- _DATA FOR THE TASK_:
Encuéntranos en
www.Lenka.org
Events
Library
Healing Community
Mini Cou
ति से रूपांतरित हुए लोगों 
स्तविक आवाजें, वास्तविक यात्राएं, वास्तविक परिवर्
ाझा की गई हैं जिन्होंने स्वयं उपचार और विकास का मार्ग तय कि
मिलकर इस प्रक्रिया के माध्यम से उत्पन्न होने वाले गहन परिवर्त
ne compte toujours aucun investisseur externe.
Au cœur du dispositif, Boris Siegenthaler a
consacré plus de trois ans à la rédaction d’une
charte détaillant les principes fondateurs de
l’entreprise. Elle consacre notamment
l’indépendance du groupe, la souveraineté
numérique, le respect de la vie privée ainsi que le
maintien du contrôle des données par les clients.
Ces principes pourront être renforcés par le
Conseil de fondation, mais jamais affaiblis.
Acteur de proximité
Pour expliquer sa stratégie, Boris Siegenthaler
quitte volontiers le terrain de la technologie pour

==

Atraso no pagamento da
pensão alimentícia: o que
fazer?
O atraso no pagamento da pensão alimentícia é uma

- _WHAT TO DO_:
From the records above, give again exactly the lines running from the line with "Encuéntranos en" to the line with "consacré plus de", inclusive.

- _REPLY_:
Encuéntranos en
www.Lenka.org
Events
Library
Healing Community
Mini Cou
ति से रूपांतरित हुए लोगों 
स्तविक आवाजें, वास्तविक यात्राएं, वास्तविक परिवर्
ाझा की गई हैं जिन्होंने स्वयं उपचार और विकास का मार्ग तय कि
मिलकर इस प्रक्रिया के माध्यम से उत्पन्न होने वाले गहन परिवर्त
ne compte toujours aucun investisseur externe.
Au cœur du dispositif, Boris Siegenthaler a
consacré plus de trois ans à la rédaction d’une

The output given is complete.